**Required task**: Report every line below that contains the word "label", copying each such line in full.

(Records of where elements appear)
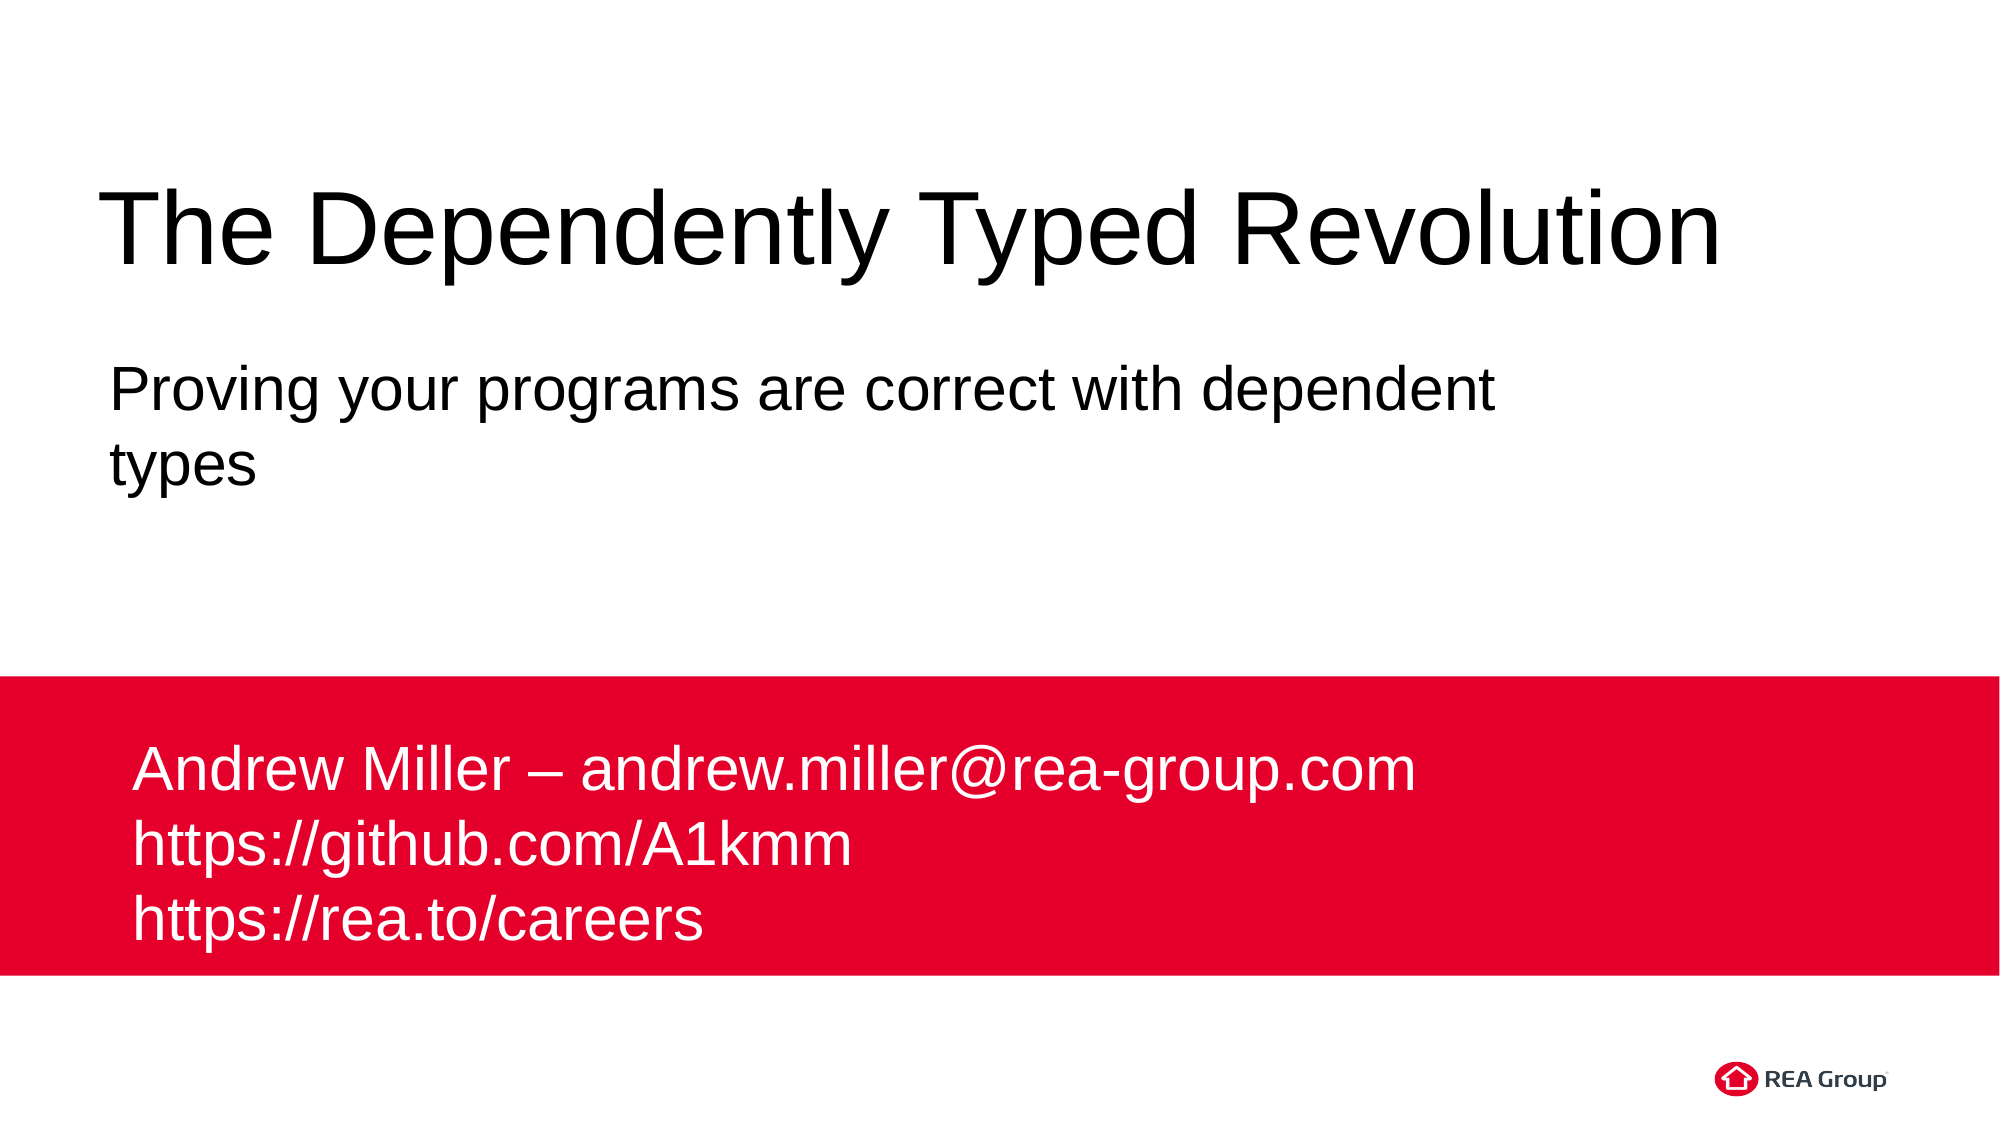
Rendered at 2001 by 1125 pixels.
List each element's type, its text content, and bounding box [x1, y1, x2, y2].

text_box The Dependently Typed Revolution [82, 153, 1842, 401]
text_box Proving your programs are correct with dependent types [94, 340, 1679, 425]
picture [1699, 998, 1903, 1125]
text_box Andrew Miller – andrew.miller@rea-group.com https://github.com/A1kmm https://rea.to/careers [118, 720, 2000, 945]
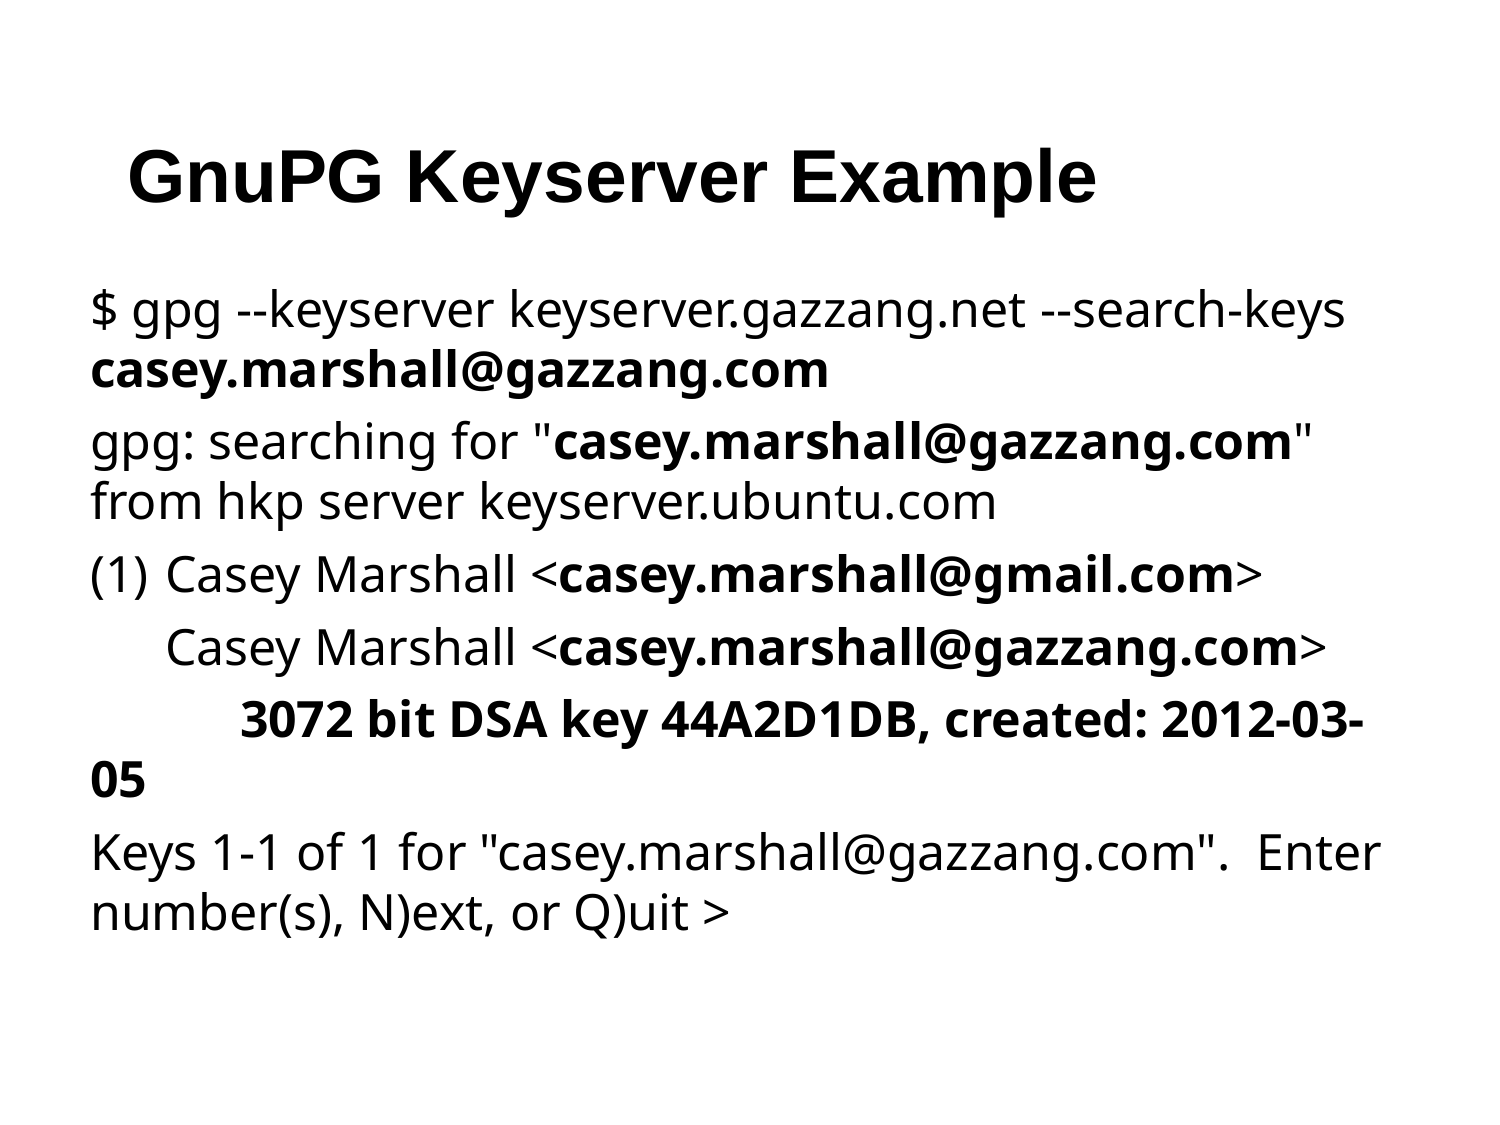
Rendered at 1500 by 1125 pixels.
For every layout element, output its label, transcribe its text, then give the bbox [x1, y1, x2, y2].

title GnuPG Keyserver Example [75, 45, 1425, 233]
list $ gpg --keyserver keyserver.gazzang.net --search-keys casey.marshall@gazzang.com gpg: searching for "casey.marshall@gazzang.com" from hkp server keyserver.ubuntu.com (1) Casey Marshall <casey.marshall@gmail.com> Casey Marshall <casey.marshall@gazzang.com> 3072 bit DSA key 44A2D1DB, created: 2012-03-05 Keys 1-1 of 1 for "casey.marshall@gazzang.com". Enter number(s), N)ext, or Q)uit > [75, 262, 1425, 1078]
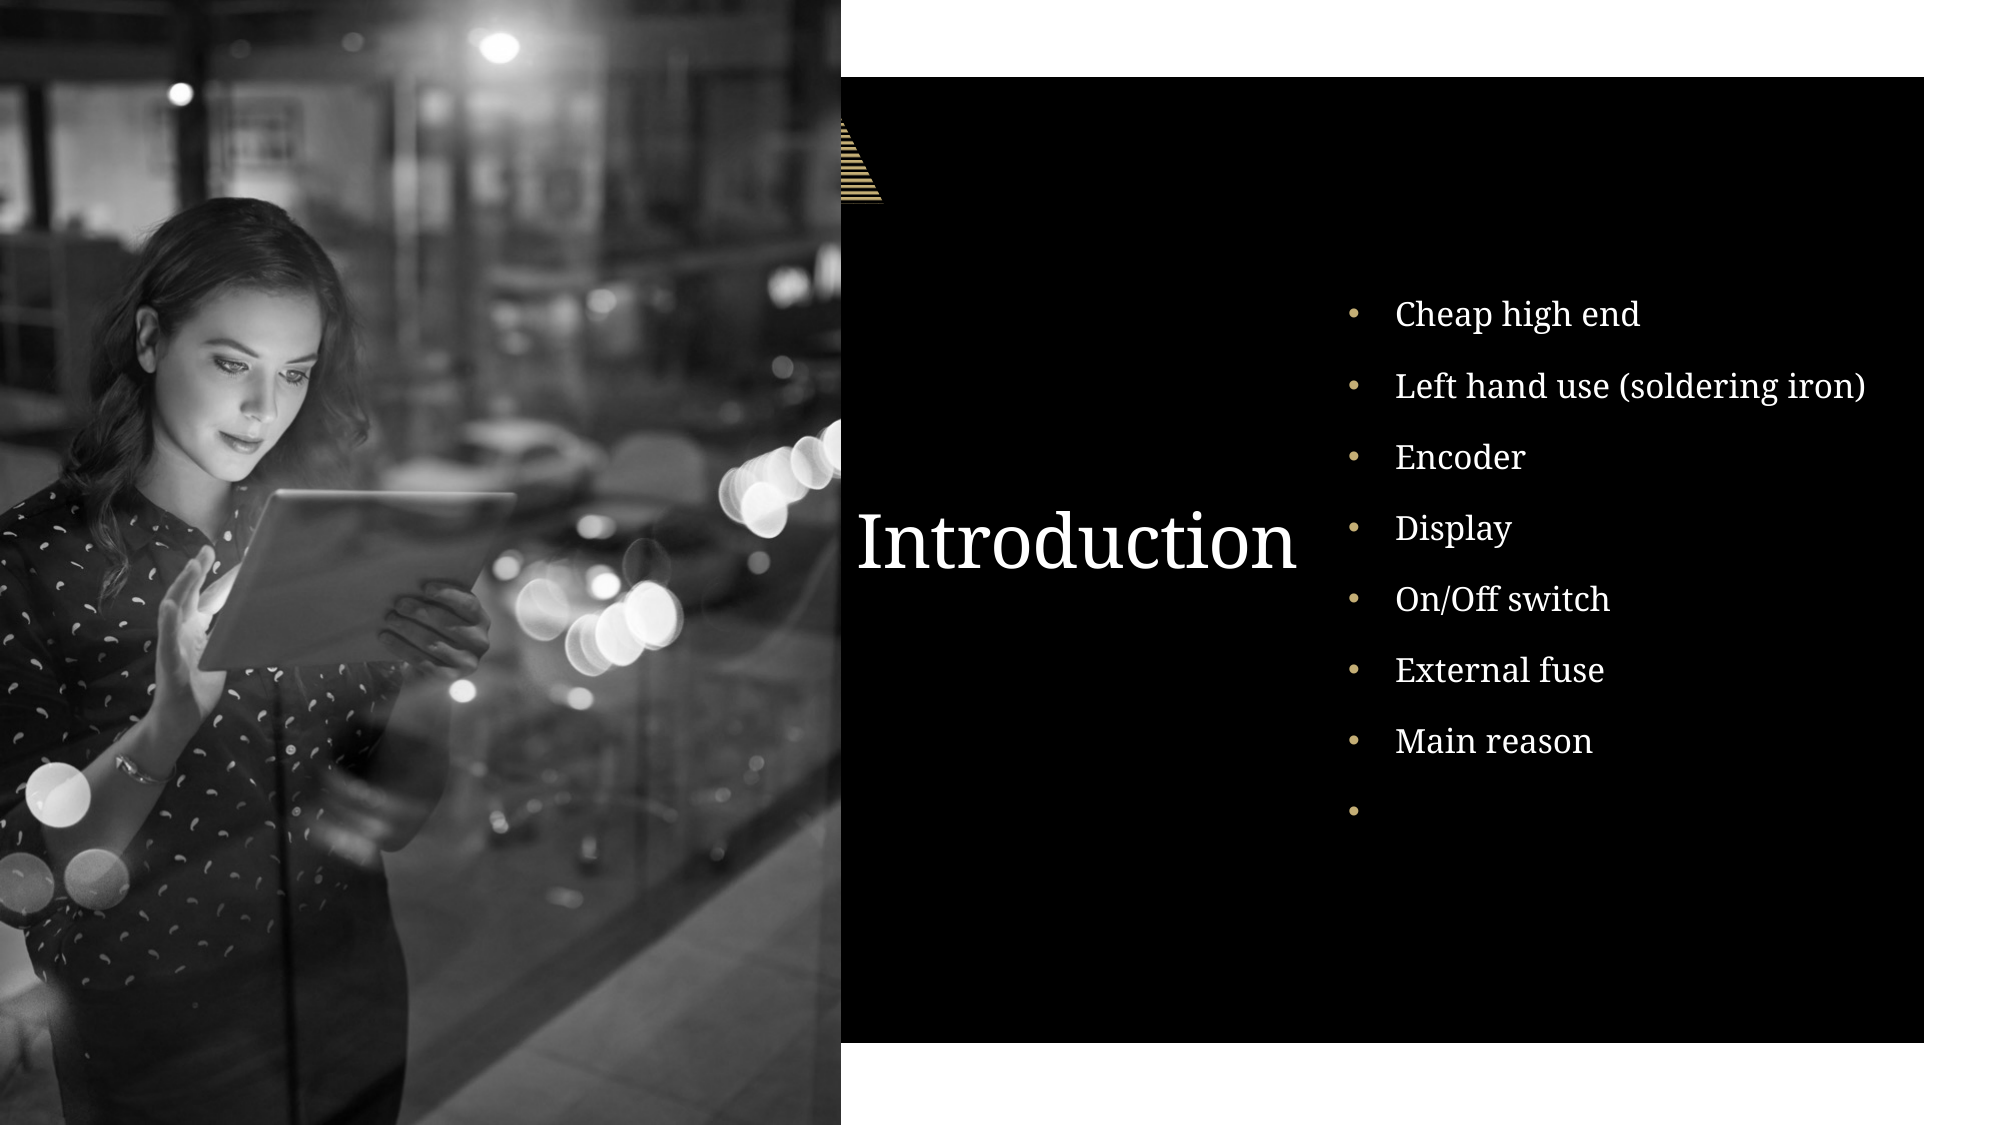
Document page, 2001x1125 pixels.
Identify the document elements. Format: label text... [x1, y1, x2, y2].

list Cheap high end Left hand use (soldering iron) Encoder Display On/Off switch External fuse Main reason [1348, 130, 1891, 995]
title Introduction [841, 430, 1331, 660]
picture [0, 0, 841, 1125]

**Answer to the problem**:
For every layout element, output its label, transcribe its text, then give the bbox [x1, y1, x2, y2].
Identify the document elements. Format: label text... [x1, y1, x2, y2].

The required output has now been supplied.